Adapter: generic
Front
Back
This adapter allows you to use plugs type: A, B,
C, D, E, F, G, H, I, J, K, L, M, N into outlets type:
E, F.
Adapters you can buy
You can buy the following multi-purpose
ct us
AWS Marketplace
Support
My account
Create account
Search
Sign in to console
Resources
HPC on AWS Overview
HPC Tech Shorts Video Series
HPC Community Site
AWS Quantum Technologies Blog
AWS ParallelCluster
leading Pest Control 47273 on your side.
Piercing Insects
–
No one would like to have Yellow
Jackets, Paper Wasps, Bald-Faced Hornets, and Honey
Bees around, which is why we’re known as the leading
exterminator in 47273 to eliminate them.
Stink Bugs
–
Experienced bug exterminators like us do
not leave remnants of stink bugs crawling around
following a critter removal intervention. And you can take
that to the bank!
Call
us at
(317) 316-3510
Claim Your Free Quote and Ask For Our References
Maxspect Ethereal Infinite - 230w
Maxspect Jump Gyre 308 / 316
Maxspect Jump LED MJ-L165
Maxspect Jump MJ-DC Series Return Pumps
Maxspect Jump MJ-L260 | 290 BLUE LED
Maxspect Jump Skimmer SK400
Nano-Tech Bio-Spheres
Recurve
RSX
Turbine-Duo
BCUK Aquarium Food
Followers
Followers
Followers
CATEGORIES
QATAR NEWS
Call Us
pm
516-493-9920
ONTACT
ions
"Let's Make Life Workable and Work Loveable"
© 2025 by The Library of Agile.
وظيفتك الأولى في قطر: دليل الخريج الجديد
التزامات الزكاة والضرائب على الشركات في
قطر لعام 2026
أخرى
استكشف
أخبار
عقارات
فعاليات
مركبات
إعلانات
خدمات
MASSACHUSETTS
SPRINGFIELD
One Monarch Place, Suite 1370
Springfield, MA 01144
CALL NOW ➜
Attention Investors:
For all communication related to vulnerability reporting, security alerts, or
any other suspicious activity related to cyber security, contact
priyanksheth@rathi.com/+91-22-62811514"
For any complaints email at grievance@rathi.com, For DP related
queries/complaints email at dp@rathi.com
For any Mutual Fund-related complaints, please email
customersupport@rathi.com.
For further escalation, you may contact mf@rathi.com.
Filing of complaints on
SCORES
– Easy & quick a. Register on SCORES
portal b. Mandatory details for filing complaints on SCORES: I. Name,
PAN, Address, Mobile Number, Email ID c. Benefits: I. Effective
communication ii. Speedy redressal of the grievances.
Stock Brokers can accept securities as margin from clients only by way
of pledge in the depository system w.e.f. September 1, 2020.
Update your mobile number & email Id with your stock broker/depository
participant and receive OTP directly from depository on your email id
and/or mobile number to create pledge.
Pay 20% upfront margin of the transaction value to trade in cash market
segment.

## EXERCISE DIRECTIONS
Retype the data above line for line, keeping every character, symbol, and line break as it appears.

## EXERCISE OUTPUT
Adapter: generic
Front
Back
This adapter allows you to use plugs type: A, B,
C, D, E, F, G, H, I, J, K, L, M, N into outlets type:
E, F.
Adapters you can buy
You can buy the following multi-purpose
ct us
AWS Marketplace
Support
My account
Create account
Search
Sign in to console
Resources
HPC on AWS Overview
HPC Tech Shorts Video Series
HPC Community Site
AWS Quantum Technologies Blog
AWS ParallelCluster
leading Pest Control 47273 on your side.
Piercing Insects
–
No one would like to have Yellow
Jackets, Paper Wasps, Bald-Faced Hornets, and Honey
Bees around, which is why we’re known as the leading
exterminator in 47273 to eliminate them.
Stink Bugs
–
Experienced bug exterminators like us do
not leave remnants of stink bugs crawling around
following a critter removal intervention. And you can take
that to the bank!
Call
us at
(317) 316-3510
Claim Your Free Quote and Ask For Our References
Maxspect Ethereal Infinite - 230w
Maxspect Jump Gyre 308 / 316
Maxspect Jump LED MJ-L165
Maxspect Jump MJ-DC Series Return Pumps
Maxspect Jump MJ-L260 | 290 BLUE LED
Maxspect Jump Skimmer SK400
Nano-Tech Bio-Spheres
Recurve
RSX
Turbine-Duo
BCUK Aquarium Food
Followers
Followers
Followers
CATEGORIES
QATAR NEWS
Call Us
pm
516-493-9920
ONTACT
ions
"Let's Make Life Workable and Work Loveable"
© 2025 by The Library of Agile.
وظيفتك الأولى في قطر: دليل الخريج الجديد
التزامات الزكاة والضرائب على الشركات في
قطر لعام 2026
أخرى
استكشف
أخبار
عقارات
فعاليات
مركبات
إعلانات
خدمات
MASSACHUSETTS
SPRINGFIELD
One Monarch Place, Suite 1370
Springfield, MA 01144
CALL NOW ➜
Attention Investors:
For all communication related to vulnerability reporting, security alerts, or
any other suspicious activity related to cyber security, contact
priyanksheth@rathi.com/+91-22-62811514"
For any complaints email at grievance@rathi.com, For DP related
queries/complaints email at dp@rathi.com
For any Mutual Fund-related complaints, please email
customersupport@rathi.com.
For further escalation, you may contact mf@rathi.com.
Filing of complaints on
SCORES
– Easy & quick a. Register on SCORES
portal b. Mandatory details for filing complaints on SCORES: I. Name,
PAN, Address, Mobile Number, Email ID c. Benefits: I. Effective
communication ii. Speedy redressal of the grievances.
Stock Brokers can accept securities as margin from clients only by way
of pledge in the depository system w.e.f. September 1, 2020.
Update your mobile number & email Id with your stock broker/depository
participant and receive OTP directly from depository on your email id
and/or mobile number to create pledge.
Pay 20% upfront margin of the transaction value to trade in cash market
segment.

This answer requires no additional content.